───── DATA FOR PROCESSING ─────
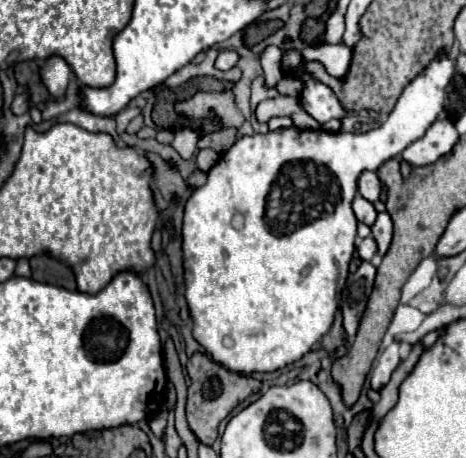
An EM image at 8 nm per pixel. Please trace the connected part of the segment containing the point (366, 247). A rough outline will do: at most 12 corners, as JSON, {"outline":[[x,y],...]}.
{"outline":[[371,236],[357,242],[361,260],[377,254],[377,244]]}

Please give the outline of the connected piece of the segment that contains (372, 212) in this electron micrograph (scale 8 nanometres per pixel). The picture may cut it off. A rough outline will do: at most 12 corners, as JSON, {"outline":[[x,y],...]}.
{"outline":[[361,194],[353,200],[359,222],[373,226],[377,210]]}

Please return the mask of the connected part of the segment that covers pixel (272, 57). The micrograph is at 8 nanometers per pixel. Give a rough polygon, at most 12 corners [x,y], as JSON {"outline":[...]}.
{"outline":[[269,46],[261,56],[267,88],[283,78],[283,52]]}

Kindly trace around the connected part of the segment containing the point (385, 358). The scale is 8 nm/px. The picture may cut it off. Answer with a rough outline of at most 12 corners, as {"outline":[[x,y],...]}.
{"outline":[[399,342],[381,352],[371,388],[381,390],[399,366]]}

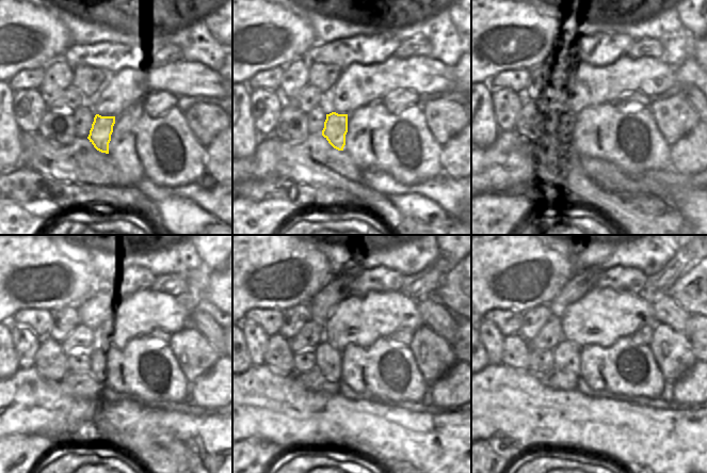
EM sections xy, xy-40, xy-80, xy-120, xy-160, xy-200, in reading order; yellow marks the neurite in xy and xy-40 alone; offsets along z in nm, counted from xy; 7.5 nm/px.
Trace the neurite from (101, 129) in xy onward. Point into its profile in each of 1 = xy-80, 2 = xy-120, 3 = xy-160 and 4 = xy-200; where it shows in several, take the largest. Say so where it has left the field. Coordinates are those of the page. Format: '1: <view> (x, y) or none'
1: xy-80 (567, 121)
2: xy-120 (94, 371)
3: xy-160 (327, 358)
4: xy-200 (566, 355)

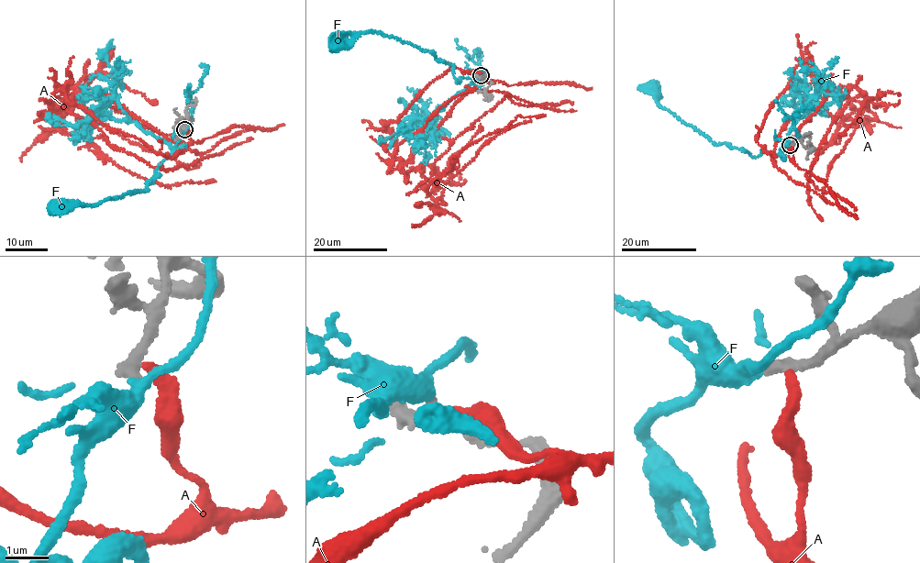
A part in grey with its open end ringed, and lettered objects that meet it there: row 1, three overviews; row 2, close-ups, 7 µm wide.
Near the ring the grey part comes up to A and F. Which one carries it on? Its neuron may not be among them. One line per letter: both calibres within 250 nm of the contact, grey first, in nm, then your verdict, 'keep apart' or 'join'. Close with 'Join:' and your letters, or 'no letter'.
A: 300 nm thick on the grey side, 240 nm on the other; keep apart
F: 240 nm thick on the grey side, 340 nm on the other; join
Join: F

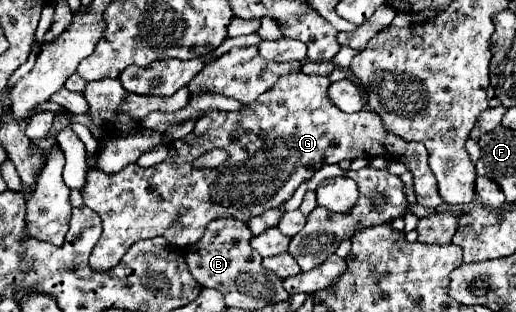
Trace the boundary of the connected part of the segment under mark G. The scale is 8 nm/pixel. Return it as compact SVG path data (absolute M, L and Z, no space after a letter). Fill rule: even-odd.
M293 71L293 73L281 75L279 81L275 83L275 87L271 87L271 91L259 95L259 99L255 99L255 103L249 103L239 111L207 111L195 123L195 129L187 137L171 141L167 145L167 149L169 149L167 159L155 167L131 165L131 167L119 171L119 175L103 175L103 171L99 171L99 169L89 169L87 183L81 189L83 203L89 209L97 211L103 221L101 239L97 241L97 245L89 257L91 269L93 271L113 269L119 263L121 255L125 255L135 241L151 239L157 235L165 237L169 243L173 243L177 247L195 245L203 237L203 231L209 221L219 219L219 217L233 217L239 221L249 221L251 217L261 215L267 209L279 207L281 203L291 199L295 189L301 183L309 181L313 177L313 173L317 169L321 169L323 165L335 165L343 159L353 161L357 157L371 159L375 155L385 155L393 161L401 161L413 173L417 203L423 207L439 207L443 203L443 199L437 191L435 175L427 165L429 155L427 155L425 145L405 141L405 139L389 133L385 129L385 125L381 123L381 117L375 115L373 111L359 111L353 115L343 113L329 99L329 95L327 95L329 85L331 85L329 77L305 75L303 71ZM215 147L225 149L231 155L231 159L223 167L217 167L215 171L193 171L191 163L195 161L195 157L207 153Z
─────
*THE TASK*.
Omit every picture while transcribing the records above exactly.

*EXERCISE RESPONSE*.
An EM image at 8 nm per pixel. Please trace the connected part of the segment containing the point (366, 247). A rough outline will do: at most 12 corners, as JSON, {"outline":[[x,y],...]}.
{"outline":[[371,236],[357,242],[361,260],[377,254],[377,244]]}

Please give the outline of the connected piece of the segment that contains (372, 212) in this electron micrograph (scale 8 nanometres per pixel). The picture may cut it off. A rough outline will do: at most 12 corners, as JSON, {"outline":[[x,y],...]}.
{"outline":[[361,194],[353,200],[359,222],[373,226],[377,210]]}

Please return the mask of the connected part of the segment that covers pixel (272, 57). The micrograph is at 8 nanometers per pixel. Give a rough polygon, at most 12 corners [x,y], as JSON {"outline":[...]}.
{"outline":[[269,46],[261,56],[267,88],[283,78],[283,52]]}

Kindly trace around the connected part of the segment containing the point (385, 358). The scale is 8 nm/px. The picture may cut it off. Answer with a rough outline of at most 12 corners, as {"outline":[[x,y],...]}.
{"outline":[[399,342],[381,352],[371,388],[381,390],[399,366]]}

EM sections xy, xy-40, xy-80, xy-120, xy-160, xy-200, in reading order; yellow marks the neurite in xy and xy-40 alone; offsets along z in nm, counted from xy; 7.5 nm/px.
Trace the neurite from (101, 129) in xy onward. Point into its profile in each of 1 = xy-80, 2 = xy-120, 3 = xy-160 and 4 = xy-200; where it shows in several, take the largest. Say so where it has left the field. Coordinates are those of the page. Format: '1: <view> (x, y) or none'
1: xy-80 (567, 121)
2: xy-120 (94, 371)
3: xy-160 (327, 358)
4: xy-200 (566, 355)

A part in grey with its open end ringed, and lettered objects that meet it there: row 1, three overviews; row 2, close-ups, 7 µm wide.
Near the ring the grey part comes up to A and F. Which one carries it on? Its neuron may not be among them. One line per letter: both calibres within 250 nm of the contact, grey first, in nm, then your verdict, 'keep apart' or 'join'. Close with 'Join:' and your letters, or 'no letter'.
A: 300 nm thick on the grey side, 240 nm on the other; keep apart
F: 240 nm thick on the grey side, 340 nm on the other; join
Join: F

Trace the boundary of the connected part of the segment under mark G. The scale is 8 nm/pixel. Return it as compact SVG path data (absolute M, L and Z, no space after a letter). Fill rule: even-odd.
M293 71L293 73L281 75L279 81L275 83L275 87L271 87L271 91L259 95L259 99L255 99L255 103L249 103L239 111L207 111L195 123L195 129L187 137L171 141L167 145L167 149L169 149L167 159L155 167L131 165L131 167L119 171L119 175L103 175L103 171L99 171L99 169L89 169L87 183L81 189L83 203L89 209L97 211L103 221L101 239L97 241L97 245L89 257L91 269L93 271L113 269L119 263L121 255L125 255L135 241L151 239L157 235L165 237L169 243L173 243L177 247L195 245L203 237L203 231L209 221L219 219L219 217L233 217L239 221L249 221L251 217L261 215L267 209L279 207L281 203L291 199L295 189L301 183L309 181L313 177L313 173L317 169L321 169L323 165L335 165L343 159L353 161L357 157L371 159L375 155L385 155L393 161L401 161L413 173L417 203L423 207L439 207L443 203L443 199L437 191L435 175L427 165L429 155L427 155L425 145L405 141L405 139L389 133L385 129L385 125L381 123L381 117L375 115L373 111L359 111L353 115L343 113L329 99L329 95L327 95L329 85L331 85L329 77L305 75L303 71ZM215 147L225 149L231 155L231 159L223 167L217 167L215 171L193 171L191 163L195 161L195 157L207 153Z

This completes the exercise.